For four of the last five seasons, Penn State’s first loss of the season has been followed by another loss, something that the very astute Sean Fitz of Lions 247 pointed out on Saturday:

Year                First Loss                    Next Game

2021                Iowa                   L, Illinois

2020                Indiana                      L, Ohio State

2019                Minnesota                   W, Indiana

2018                Ohio State                   L, Michigan State

2017                Ohio State                   L, Michigan State

2016                Pitt                              W, Temple

2015                Temple                        W, Buffalo

2014                Northwestern             L, Michigan

Losses gnaw at Franklin, despite the 1-0 Mentality. And you have to think his staff, coaches and players sense that. Last Wednesday, I asked him if his team knew what was still ahead of it or “do you have to do the math for then?”

He answered the question, but quickly went on and mentioned the expectations of the program and how tough it is getting into the College Football Playoff. I saw it as a nuanced way of indicating that one loss — that is not to Ohio State – can kill a Penn State season when you have CFP aspirations, as Penn State did in 2021 after it meteorically rose to 5-0 and as high as No. 4, especially given the greatness of its defense.

“No, I don’t want to. I don’t want them thinking like that,” Franklin replied to me. “There’s too many things, there’s too many people outside, too much outside noise. Everybody’s got an opinion. I want to beat Illinois. And I just truly believe these guys got a bunch on their plate academically, athletically, socially. Cutting this thing up into small pieces and focusing on the task at hand I think is the best way to keep everybody focused and as consistent as possible.”

This is where he provides a reveal of where his mind and heart might also be at.
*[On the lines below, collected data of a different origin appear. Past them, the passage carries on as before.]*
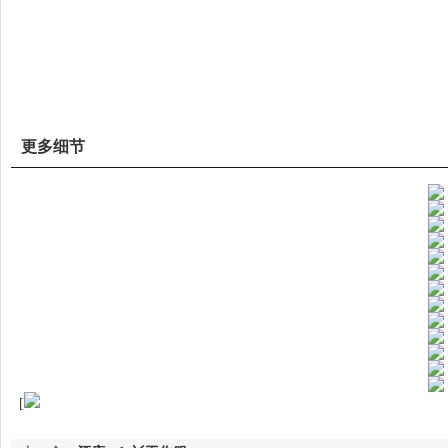
更多细节
[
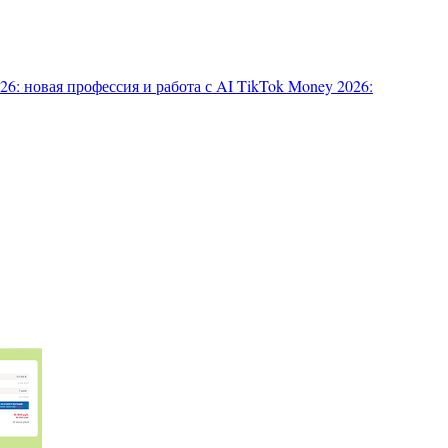
6: новая профессия и работа с AI
TikTok Money 2026:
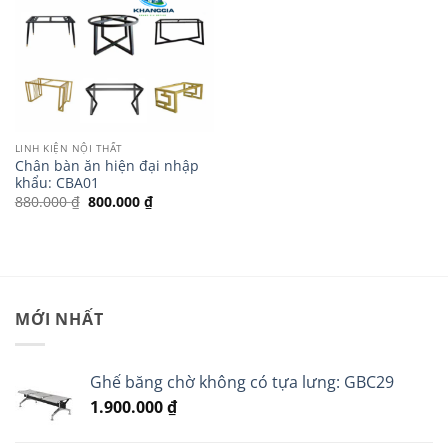
LINH KIỆN NỘI THẤT
Chân bàn ăn hiện đại nhập
khẩu: CBA01
Giá
Giá
880.000
₫
800.000
₫
gốc
hiện
là:
tại
880.000 ₫.
là:
800.000 ₫.
MỚI NHẤT
Ghế băng chờ không có tựa lưng: GBC29
1.900.000
₫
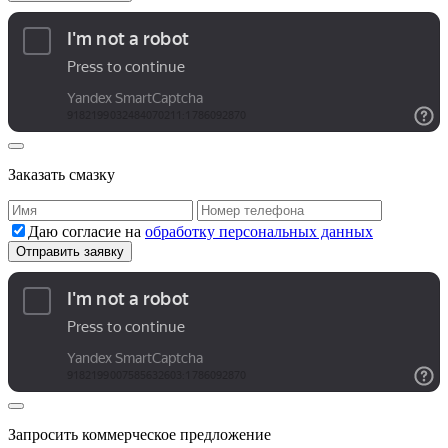
Заказать смазку
Даю согласие на
обработку персональных данных
Запросить коммерческое предложение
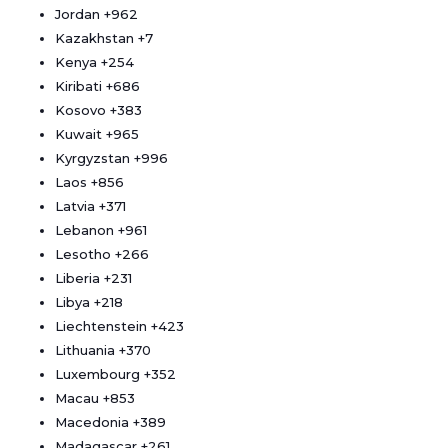
Jordan
+962
Kazakhstan
+7
Kenya
+254
Kiribati
+686
Kosovo
+383
Kuwait
+965
Kyrgyzstan
+996
Laos
+856
Latvia
+371
Lebanon
+961
Lesotho
+266
Liberia
+231
Libya
+218
Liechtenstein
+423
Lithuania
+370
Luxembourg
+352
Macau
+853
Macedonia
+389
Madagascar
+261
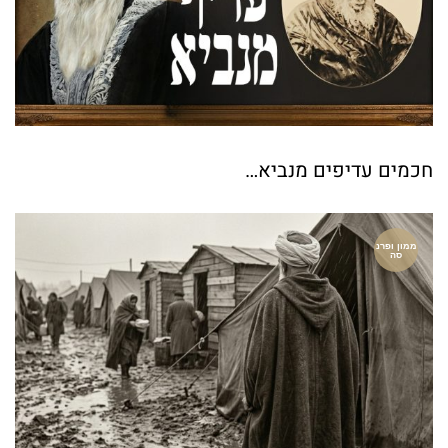
חכמים עדיפים מנביא…
ממון ופרנ
סה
A loss to Iowa can be a deal-breaker of an entire season when you have playoff hopes and Ohio State, Michigan and Michigan State – all playing great, if not elite football — are still on deck. (To show you the kind of seasons Michigan and Michigan State are having in 2021: Their game on Saturday is the first time the two teams have met when both were 7-0 or better.)
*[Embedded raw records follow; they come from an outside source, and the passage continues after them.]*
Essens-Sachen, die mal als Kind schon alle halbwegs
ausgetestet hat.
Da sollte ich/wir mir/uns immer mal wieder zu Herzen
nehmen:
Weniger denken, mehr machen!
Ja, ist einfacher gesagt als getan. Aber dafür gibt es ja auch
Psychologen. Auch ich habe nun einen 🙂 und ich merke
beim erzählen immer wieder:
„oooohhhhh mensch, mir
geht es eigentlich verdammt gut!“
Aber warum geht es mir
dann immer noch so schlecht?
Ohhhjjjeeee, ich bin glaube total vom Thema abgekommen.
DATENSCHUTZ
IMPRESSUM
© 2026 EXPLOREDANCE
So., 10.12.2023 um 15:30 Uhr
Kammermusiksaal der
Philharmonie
“I think it’s also magnified,” Franklin added. “I think the philosophy is magnified a little bit, because depending on what type of school you’re at or where you’re at, what the expectation is. And I think that the College Football Playoff has changed that probably more than ever. Depending on what type of school you’re at and where you’re at, the College Football Playoff has dramatically changed, I think, how you operate and how people view things. And I think it’s made it more challenging. I think (it) is the right approach for us.”

There have been a series of fourth-quarter and overtime heart-breaking losses where Penn State either led or was tied late in the game.

Out of Franklin’s 30 losses at PSU, I count 12 such losses in all since 2014 — 11 where Penn State led in the fourth quarter and one where it was tied in the fourth quarter and then in overtime.

Two of these games — what a good friend of mine calls “blown saves” — just came in back-to-back Saturdays. The first one was still raw. Despite missing Sean Clifford at Iowa, the Nittany Lions still led Iowa 20-13 almost seven minutes in the fourth quarter. The Hawkeyes scored 10 points in the final 8:08 of the game to win, 23-20.

Against Illinois, Penn State scored twice in the first 19 minutes of the game, then never scored again in the subsequent 41 minutes of regulation. However, Penn State still led 10-7 in the fourth quarter until Illinois kicked a field goal with 11:49 to play in regulation. That tied the game and sent it into overtime(s).

Two blown saves in eight days may have been one too many for Penn State fans.

Franklin is truly not appreciated. That’s very possibly true. And he may also think so.

How does this fit the “not cutting him slack” storyline?

Well, despite his wonderful rebuilding job at Penn State, his 65 victories, his three New Year’s 6 appearances, his 2016 Big Ten title, his push to improve Penn State football on and off the field, for many it is not enough.

And it may never be. Unless, of course, Penn State beats Ohio State next Saturday. Then, in the fickle world of college football fandom, all is forgiven.